Dietary Supplements

COMPLETED May 06, 2026
Summary

Briefing: Dietary Supplements Purpose: Understanding which dietary supplements are most evidence-based for healthy aging, with a focus on brain function and cardiovascular health in adults 40–70.

Key Insights

  • Creatine monohydrate is the one supplement in this content batch with a confident evidence base, though its relevance to your primary goals is only partial. The clinical literature supports creatine for improving muscle strength and hypertrophy in older adults — effects attributed to enhanced ATP regeneration and cellular hydration that may also promote protein synthesis. For brain health specifically, the same expert who endorses creatine for muscle describes the cognitive evidence as still requiring "a lot more exploration," so it should be treated as a watch-list candidate rather than a confirmed inclusion for that goal. Cardiovascular effects are not addressed at all in this source.
  • The Protein Threshold to Building Muscle After 60 | Dr Brad Schoenfeld

  • Your baseline diet may determine how much creatine supplementation actually moves the needle for you. Creatine stores in the body are built primarily through animal protein consumption, so vegans and vegetarians tend to have lower baseline levels and show stronger responses to supplementation. If you eat meat regularly, your response may be more modest — and roughly 30% of people are non-responders regardless of diet. This is a useful personalization filter: creatine is low-risk to trial, but the magnitude of benefit is not uniform.

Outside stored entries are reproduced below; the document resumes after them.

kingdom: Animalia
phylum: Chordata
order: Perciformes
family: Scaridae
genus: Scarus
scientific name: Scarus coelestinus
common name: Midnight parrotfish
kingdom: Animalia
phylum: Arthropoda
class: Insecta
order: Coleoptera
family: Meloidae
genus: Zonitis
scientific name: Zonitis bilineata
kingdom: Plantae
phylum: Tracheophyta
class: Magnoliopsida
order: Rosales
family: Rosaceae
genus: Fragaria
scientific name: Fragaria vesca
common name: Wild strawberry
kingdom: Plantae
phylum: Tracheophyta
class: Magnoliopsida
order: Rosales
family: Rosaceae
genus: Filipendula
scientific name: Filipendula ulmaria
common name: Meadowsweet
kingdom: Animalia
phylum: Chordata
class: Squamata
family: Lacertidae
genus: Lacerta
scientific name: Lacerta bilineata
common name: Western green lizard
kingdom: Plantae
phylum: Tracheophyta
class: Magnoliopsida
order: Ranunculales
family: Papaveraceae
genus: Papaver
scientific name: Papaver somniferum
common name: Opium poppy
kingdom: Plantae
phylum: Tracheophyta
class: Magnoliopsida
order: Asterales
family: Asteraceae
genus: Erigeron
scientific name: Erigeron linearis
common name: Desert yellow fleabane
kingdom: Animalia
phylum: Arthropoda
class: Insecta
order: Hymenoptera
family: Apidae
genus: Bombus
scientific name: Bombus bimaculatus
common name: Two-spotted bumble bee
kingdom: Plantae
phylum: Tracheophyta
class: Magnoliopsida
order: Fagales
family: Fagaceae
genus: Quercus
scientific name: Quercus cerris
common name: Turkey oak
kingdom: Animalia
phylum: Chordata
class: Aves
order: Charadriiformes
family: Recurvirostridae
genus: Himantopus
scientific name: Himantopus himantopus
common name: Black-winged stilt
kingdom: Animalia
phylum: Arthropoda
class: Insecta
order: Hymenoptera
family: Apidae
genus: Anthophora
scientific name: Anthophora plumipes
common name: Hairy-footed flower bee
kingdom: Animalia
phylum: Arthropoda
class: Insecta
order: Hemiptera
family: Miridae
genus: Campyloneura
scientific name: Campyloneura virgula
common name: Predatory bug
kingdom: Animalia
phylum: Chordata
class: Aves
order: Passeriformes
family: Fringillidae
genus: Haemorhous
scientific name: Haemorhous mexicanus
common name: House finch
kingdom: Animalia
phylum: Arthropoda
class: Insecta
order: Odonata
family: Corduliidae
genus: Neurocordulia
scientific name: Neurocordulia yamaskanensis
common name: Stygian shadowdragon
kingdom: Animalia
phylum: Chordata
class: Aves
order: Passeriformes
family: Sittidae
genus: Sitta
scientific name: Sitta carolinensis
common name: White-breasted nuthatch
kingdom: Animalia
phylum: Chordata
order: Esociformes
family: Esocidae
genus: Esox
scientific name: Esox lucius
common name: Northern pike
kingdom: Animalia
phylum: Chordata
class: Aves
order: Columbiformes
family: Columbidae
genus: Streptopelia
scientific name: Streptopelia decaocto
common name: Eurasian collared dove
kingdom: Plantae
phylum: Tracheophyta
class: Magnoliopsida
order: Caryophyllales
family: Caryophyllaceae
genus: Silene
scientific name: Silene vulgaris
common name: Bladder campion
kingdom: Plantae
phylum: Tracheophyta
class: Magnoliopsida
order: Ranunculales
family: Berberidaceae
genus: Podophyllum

  • The Protein Threshold to Building Muscle After 60 | Dr Brad Schoenfeld

  • This content batch does not answer your core question. The source material here is drawn from a muscle physiology context and makes no substantive contact with the cardiovascular or cognitive supplement landscape you're trying to map — areas where clinical trial data does exist for compounds like omega-3 fatty acids, magnesium, B vitamins (particularly for homocysteine management), and phosphatidylserine. Treating this briefing as a foundation for your regimen would leave the most important questions unaddressed. The absence of evidence here is a gap in the source set, not a signal that these categories lack evidence.

  • The Protein Threshold to Building Muscle After 60 | Dr Brad Schoenfeld

Emerging Patterns

No meaningful cross-source patterns can be identified in this batch — all content originates from a single source. This section is omitted; its absence reflects the narrow source set, not a lack of relevant patterns in the broader supplement literature.

Dissenting Views

No meaningful dissent exists within this source set. The one internal tension — creatine's strong muscle evidence versus its preliminary cognitive evidence — reflects a single expert's calibrated uncertainty rather than a cross-source disagreement. This section is omitted accordingly.

Read & Act

What to read

  • The Protein Threshold to Building Muscle After 60 | Dr Brad Schoenfeld — Worth watching specifically for how Schoenfeld tiers his confidence: strong endorsement for creatine on muscle, explicit hedging on brain health. That approach — distinguishing "good efficacy in the literature" from "needs more exploration" — is exactly the evaluative framework you should apply when assessing supplements for brain and cardiovascular goals. Skip to the creatine discussion; the protein mechanics are background context rather than actionable for your stated goals.

What to do

  • Run a structured 8-week creatine trial before expanding your regimen further. Creatine monohydrate is the only supplement here with a strong evidence base, a well-understood safety profile, and emerging (if unconfirmed) cognitive signals — making it a reasonable low-risk starting point while you gather better sources on cardiovascular and brain-specific compounds. A standard dose of 3–5g daily is what the clinical literature typically uses; no loading phase is necessary for the purposes of a personal trial. Track a simple proxy — workout performance, energy, or subjective cognitive clarity — to get a personal read on whether you're a responder before committing long-term.

  • Prioritize sourcing clinical trial data on omega-3s, B vitamins, and magnesium before finalizing any regimen. These are the cardiovascular and cognitive supplement categories with the deepest clinical trial literature for the 40–70 age group, and they are entirely absent from this content batch. Search specifically for meta-analyses or systematic reviews (not individual studies) on each compound for your target outcomes — cardiac event reduction, homocysteine management, and cognitive decline prevention — so that when you do expand your regimen, each addition is justified by the same standard of evidence Schoenfeld applies to creatine for muscle.